MAGAZIN AMNESTY Buch Ein Anwalt im Reich der Mitte

Der Anwalt und Menschenrechtsaktivist Gao Zhisheng verteidigte Opfer des chinesischen Regimes. Das wurde ihm selbst zum Verhängnis. In einem autobiografischen Buch erzählt er in Briefen und Kommentaren seine Geschichte.

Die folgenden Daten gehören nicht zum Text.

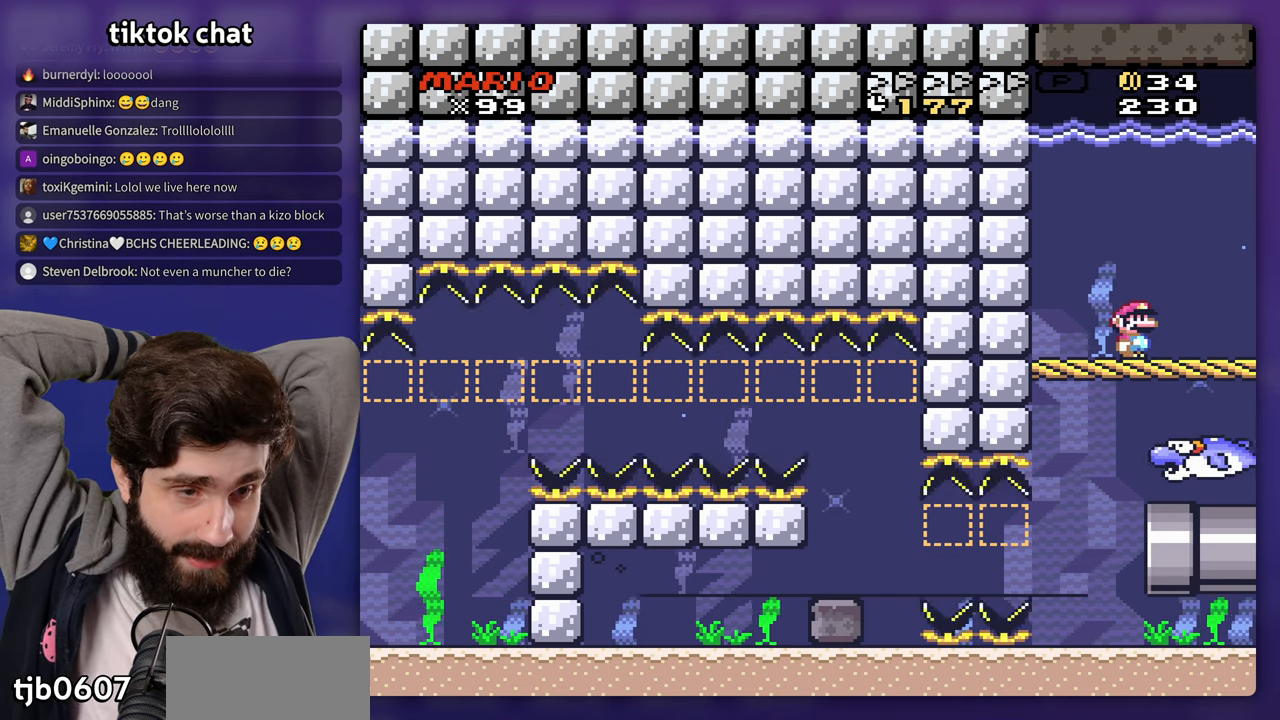
{"dt_ms": 1000, "buttons": ["DPAD_UP"]}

«Die kommunistische Partei Chinas (KPCh) hat es sich zur Aufgabe gemacht, mit den barbarischsten, unmoralischsten und gesetzeswidrigsten Mitteln unsere Mütter, unsere Ehefrauen, unsere Kinder und unsere Brüder und Schwestern zu foltern», schreibt Gao Zhisheng in einem Tagebucheintrag. «Ich trete heute formell aus dieser unmenschlichen, ungerechten und üblen Partei aus», heisst es weiter.

Das Buch «Chinas Hoffnung» von Gao Zhisheng liest sich wie ein spannender Roman, mit einem Unterschied allerdings: Es handelt vom realen Alltag im heutigen China. Es ist aus der Perspektive eines Mannes geschrieben, der versucht, China von innen heraus zu verändern und Gerechtigkeit zu erreichen.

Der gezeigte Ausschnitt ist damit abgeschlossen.